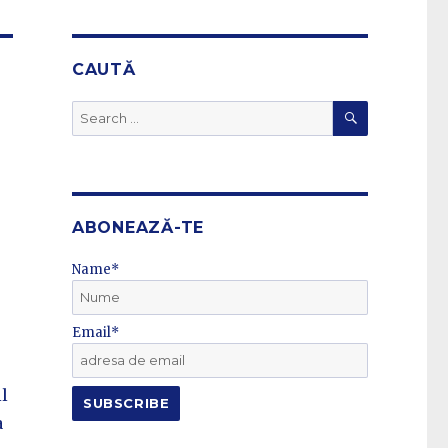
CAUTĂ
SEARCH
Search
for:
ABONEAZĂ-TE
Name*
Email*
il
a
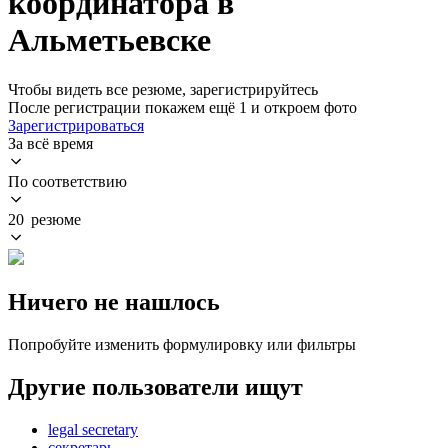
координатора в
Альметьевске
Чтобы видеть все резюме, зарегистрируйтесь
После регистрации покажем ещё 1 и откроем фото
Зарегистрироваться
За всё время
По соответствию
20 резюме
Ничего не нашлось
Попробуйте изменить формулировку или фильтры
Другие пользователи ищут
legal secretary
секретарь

Written task> In the entries above, some lines hold the string "резюме". Copy each of them.

Task answer>
Чтобы видеть все резюме, зарегистрируйтесь
20 резюме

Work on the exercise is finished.